That flagship facility will be the largest mealworm production facility for animal feed in North America, with the capacity to produce a ton of insect protein per day. It’s scheduled to be operational in early 2021 and will be partially powered by waste heat from a neighboring data center to reduce electrical needs.

Beta Hatch develops insect-rearing technology that converts organic waste directly into high-value proteins, oils and nutrients for poultry and aquaculture, enabling insects to cost-effectively meet the global scale of demand for plant and animal nutrients.

Mealworms are ideal food for chickens and farm-raised fish, and Beta Hatch raises lots of them. (GeekWire Photo / Kurt Schlosser)

Emery said insects have the potential to be the world’s most sustainable protein, and growing them — and Beta Hatch — has been both satisfying and challenging.

“We have learned so much about the science of raising insects, but we have also learned just how much more we need to understand to optimize our technology,” Emery told GeekWire. “This is the beginning of a new crop, but given we took millennia to domesticate some of our other food species, we are working at light speed in relative terms.”

Beta Hatch currently employs 14 people and plans to bring on 10-20 more in new roles once the Cashmere operation is complete.

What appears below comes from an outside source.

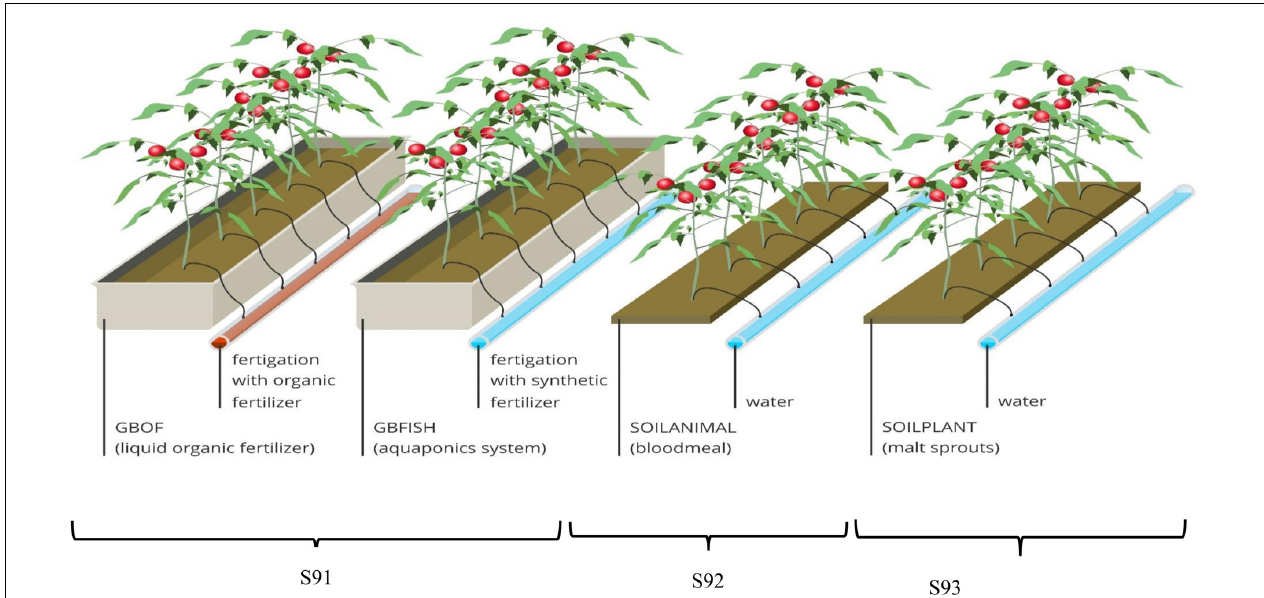
FIGURE 1 | Overview of the experimental set-up showing one experimental unit per treatment. The glass house was divided into three compartments (S91, S92, and S93) with a surface of 80 m 2 for each compartment. The compartment for the soilless culture system (S91) was subdivided into two part. i.e., GBOF and GBFISH; S92 was organic soil fertilized with animal (blood meal) derived material and S92 was the organic soil fertilized with plant-derived material (malt sprouts). In S92 and S93 the previous cultures were tomato in 2014, pepper in 2013 and cucumber in 2012. Plant density was the same for all the treatment 2.65 plants m - 2 . For the soilless culture system and soil-based system five experimental units were randomly selected from the different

The expanding startup has learned to work efficiently together, Emery said, and she’s been excited to pass off more of the hats she wears as CEO. She recently hired a VP of Business Development and VP of Technology who can help the company continue to scale and excel.

And personal challenges over the past year have been part of the experience as well. Emery was pregnant while raising venture capital, and had her first child early this year just before the COVID-19 pandemic hit.

“I’ve been forced to become more efficient as a leader and to wrestle with a lot of tough issues around sexism and startups,” she said. “I think with the pandemic shining a light on work-life balance challenges, more people are recognizing a lot of the continued and systemic challenges for women leaders, so I am excited to blaze a path forward for other female entrepreneurs.”

Along with the funding news, Beta Hatch has made significant scientific breakthroughs, as the company recently completed the first published assembly of the yellow mealworm genome. It will be published as part of an open source article in the “Journal of Insects as Food and Feed” this summer and serve as a resource for furthering research on the mealworm and other commercially relevant insect species.